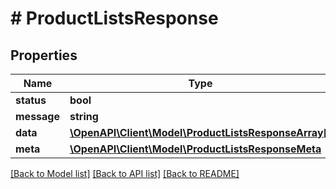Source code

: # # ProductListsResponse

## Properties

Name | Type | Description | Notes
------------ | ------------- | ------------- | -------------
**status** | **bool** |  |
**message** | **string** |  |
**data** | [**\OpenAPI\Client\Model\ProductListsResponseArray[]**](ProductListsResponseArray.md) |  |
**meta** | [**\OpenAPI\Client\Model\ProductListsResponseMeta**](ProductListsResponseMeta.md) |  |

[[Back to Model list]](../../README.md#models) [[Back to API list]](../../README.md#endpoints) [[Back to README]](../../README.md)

--

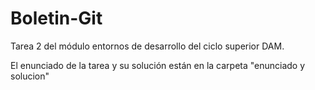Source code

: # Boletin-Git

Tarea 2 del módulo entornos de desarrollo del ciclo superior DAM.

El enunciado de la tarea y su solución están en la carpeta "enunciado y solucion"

...

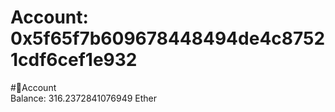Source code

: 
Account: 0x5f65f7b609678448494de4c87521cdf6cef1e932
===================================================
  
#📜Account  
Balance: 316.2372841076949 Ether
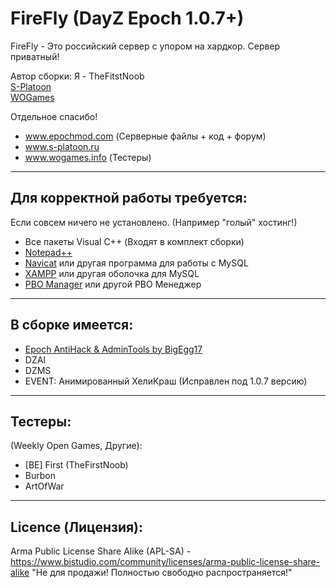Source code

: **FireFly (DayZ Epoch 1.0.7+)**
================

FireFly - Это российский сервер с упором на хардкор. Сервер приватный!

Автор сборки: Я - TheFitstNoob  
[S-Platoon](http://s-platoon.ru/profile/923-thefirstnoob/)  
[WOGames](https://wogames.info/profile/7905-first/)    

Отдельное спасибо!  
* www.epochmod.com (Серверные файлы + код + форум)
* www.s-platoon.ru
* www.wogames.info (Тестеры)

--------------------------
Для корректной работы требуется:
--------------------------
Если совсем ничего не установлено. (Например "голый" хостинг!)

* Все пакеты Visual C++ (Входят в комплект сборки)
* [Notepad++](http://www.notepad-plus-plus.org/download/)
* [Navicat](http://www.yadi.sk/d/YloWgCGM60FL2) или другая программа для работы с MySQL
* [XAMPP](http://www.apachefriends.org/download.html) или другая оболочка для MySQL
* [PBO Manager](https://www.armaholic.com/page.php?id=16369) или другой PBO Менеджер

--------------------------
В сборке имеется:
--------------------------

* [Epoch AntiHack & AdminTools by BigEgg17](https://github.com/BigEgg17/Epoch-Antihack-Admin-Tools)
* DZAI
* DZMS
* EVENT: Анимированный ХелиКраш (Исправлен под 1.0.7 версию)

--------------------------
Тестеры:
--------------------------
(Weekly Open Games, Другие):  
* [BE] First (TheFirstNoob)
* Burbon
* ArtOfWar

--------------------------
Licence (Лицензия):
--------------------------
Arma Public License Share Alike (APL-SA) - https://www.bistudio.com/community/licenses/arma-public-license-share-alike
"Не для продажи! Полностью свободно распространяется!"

_WORK TASK_: Identify each line in the records above that contains the word "platoon", and copy it out in full.

_EXERCISE RESPONSE_:
[S-Platoon](http://s-platoon.ru/profile/923-thefirstnoob/)  
* www.s-platoon.ru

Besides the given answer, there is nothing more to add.